GHQが日本の戸籍簿から任意に選び、15歳から64歳までの約1万7千人の老若男女を対象として選び受験者とした。試験当日、神奈川県の試験場担当だった金田一は、当日一名の空席を見つける。小田原に住む老婆だった。金田一は全員受験させようと彼女の家まで訪ねていく。驚いた老婆は「私のようなものが行っては、日本の恥になります。私の娘を身代わりに。」と歎願する。大時代的だが、結局それではよろしくないということで、おばあさんは紋付き羽織姿で試験場へ行ったという。 おばあさんは0点かも、という金田一の予想だったが100点満点中5点。名前が「はな」で自分の名だけは書けたので、次のうち「はる」はどれですか、という問題に正答した。
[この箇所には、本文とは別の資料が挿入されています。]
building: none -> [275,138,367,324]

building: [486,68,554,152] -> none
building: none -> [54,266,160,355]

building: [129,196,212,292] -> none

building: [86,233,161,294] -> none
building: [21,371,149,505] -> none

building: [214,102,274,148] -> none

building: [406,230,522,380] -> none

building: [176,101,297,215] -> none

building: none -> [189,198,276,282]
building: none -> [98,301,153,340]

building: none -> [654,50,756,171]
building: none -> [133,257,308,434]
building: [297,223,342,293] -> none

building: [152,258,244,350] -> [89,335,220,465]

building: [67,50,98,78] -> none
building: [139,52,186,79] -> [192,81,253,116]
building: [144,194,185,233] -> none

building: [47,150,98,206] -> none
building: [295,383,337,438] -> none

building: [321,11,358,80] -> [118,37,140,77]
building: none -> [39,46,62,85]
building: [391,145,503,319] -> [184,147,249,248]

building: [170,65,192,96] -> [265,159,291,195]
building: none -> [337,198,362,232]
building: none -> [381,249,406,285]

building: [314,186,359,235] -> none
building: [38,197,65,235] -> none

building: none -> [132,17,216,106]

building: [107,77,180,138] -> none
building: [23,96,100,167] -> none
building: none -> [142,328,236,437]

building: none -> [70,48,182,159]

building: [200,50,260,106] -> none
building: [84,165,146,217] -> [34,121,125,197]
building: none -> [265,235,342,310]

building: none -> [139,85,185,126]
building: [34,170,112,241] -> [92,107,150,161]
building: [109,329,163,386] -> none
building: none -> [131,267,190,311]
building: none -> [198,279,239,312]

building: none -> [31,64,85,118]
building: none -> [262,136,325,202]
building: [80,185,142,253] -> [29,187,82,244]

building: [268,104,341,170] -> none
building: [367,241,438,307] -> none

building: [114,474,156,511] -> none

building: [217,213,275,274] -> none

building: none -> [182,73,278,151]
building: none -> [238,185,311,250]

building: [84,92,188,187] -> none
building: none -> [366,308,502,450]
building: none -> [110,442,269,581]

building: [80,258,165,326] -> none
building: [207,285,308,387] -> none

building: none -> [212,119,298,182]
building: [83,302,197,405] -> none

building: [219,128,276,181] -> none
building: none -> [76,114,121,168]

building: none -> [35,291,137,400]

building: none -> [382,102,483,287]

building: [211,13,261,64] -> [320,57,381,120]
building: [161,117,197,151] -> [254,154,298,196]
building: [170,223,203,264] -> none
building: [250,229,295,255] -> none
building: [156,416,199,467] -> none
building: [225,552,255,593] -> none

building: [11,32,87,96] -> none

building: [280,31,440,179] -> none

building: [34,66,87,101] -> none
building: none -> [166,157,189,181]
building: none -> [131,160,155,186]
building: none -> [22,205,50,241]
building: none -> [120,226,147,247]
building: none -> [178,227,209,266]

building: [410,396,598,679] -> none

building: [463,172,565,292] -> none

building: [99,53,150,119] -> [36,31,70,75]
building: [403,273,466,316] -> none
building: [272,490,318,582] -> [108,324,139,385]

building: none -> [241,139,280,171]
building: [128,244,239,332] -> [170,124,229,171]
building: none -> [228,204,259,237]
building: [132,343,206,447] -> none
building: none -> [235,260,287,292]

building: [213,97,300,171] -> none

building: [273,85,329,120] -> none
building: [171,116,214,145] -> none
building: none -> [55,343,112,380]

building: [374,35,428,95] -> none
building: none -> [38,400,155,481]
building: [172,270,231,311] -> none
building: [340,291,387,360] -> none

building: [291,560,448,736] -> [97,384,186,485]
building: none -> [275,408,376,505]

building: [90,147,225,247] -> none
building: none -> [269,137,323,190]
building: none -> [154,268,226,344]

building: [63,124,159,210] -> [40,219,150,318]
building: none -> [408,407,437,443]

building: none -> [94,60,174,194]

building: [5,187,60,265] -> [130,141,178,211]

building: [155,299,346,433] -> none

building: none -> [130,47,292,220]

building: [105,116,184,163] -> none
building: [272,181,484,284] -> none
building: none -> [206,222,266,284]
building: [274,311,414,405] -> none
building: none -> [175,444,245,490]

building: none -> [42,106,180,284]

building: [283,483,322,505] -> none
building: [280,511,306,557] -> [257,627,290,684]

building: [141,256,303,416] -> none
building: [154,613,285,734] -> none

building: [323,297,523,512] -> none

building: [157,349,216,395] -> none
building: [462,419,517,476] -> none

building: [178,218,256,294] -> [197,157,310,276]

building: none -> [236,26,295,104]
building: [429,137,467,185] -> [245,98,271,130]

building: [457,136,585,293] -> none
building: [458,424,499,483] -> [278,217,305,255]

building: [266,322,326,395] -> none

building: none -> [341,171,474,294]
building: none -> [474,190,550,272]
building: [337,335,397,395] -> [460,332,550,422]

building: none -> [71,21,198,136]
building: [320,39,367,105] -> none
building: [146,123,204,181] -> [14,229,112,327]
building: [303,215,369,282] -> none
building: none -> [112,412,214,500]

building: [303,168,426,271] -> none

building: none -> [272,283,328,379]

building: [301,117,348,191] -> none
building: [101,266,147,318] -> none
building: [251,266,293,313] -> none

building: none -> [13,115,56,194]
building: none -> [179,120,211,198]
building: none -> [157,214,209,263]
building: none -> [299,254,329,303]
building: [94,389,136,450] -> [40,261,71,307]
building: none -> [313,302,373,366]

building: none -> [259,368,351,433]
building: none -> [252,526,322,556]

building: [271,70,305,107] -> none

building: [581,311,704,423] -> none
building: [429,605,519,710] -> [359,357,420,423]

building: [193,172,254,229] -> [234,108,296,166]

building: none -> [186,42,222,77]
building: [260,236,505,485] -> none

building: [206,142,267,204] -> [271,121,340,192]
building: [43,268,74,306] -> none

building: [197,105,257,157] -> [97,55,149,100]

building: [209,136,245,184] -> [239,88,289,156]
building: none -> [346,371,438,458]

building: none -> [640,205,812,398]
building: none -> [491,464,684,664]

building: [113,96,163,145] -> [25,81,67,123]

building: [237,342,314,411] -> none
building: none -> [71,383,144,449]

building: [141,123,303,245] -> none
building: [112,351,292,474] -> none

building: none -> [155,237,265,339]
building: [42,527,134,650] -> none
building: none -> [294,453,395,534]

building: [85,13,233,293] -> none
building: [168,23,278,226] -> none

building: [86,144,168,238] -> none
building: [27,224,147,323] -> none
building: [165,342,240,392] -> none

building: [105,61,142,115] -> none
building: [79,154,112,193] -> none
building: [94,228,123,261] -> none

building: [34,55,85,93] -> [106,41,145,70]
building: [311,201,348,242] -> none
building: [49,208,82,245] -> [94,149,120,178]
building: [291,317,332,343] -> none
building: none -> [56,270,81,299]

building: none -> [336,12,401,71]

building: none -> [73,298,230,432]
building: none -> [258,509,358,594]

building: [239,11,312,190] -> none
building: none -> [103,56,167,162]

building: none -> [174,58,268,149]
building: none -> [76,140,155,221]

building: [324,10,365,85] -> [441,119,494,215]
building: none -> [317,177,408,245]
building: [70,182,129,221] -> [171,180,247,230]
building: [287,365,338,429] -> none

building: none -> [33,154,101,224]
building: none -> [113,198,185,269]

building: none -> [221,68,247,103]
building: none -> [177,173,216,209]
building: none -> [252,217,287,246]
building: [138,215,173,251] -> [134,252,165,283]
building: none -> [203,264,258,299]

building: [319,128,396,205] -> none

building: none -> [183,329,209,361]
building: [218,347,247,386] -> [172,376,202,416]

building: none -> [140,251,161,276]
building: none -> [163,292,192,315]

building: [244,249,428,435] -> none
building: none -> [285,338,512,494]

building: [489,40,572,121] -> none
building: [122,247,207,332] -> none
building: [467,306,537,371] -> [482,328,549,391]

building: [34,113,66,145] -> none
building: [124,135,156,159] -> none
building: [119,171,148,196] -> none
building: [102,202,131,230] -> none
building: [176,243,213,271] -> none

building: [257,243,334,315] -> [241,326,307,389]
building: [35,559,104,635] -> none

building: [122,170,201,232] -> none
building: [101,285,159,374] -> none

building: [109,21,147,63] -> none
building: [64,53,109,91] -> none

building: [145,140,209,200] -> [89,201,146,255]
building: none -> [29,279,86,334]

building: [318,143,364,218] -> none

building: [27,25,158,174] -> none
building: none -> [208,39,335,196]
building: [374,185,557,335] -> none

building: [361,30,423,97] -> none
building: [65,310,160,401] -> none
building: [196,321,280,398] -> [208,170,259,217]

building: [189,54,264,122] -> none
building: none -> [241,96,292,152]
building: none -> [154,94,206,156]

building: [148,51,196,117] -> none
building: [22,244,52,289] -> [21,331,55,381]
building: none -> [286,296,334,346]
上は金田一の経験談である。ほとんど文盲の人を特例として記憶して話題にてきるぐらい、全国的なテストの結果は良かったという。金田一の表現によると、満点こそ少なかったが、文盲はゼロに近かった。この時のいわゆる文盲率は2.1%という結果になり日本人の識字率が非常に高いことが証明された。
日本語は守られた
柴田武はテスト後に当局に呼び出され、ローマ字化を既定路線としていたペルゼルから識字率が低い結果でないと困ると遠回しに言われたが、柴田は、結果は曲げられないと突っぱねた。こうして日本語のローマ字化案は立ち消えとなった。日本固有の文字体系はそのまま保持され、言語改革の方向性は大きく転換したのである。
戦後のGHQによる試みは、結果的に日本人の勤勉さ、そして日本語の多様性と実用性を証明し、日本語を守ったエピソード、として長く語り継がれることとなるだろう。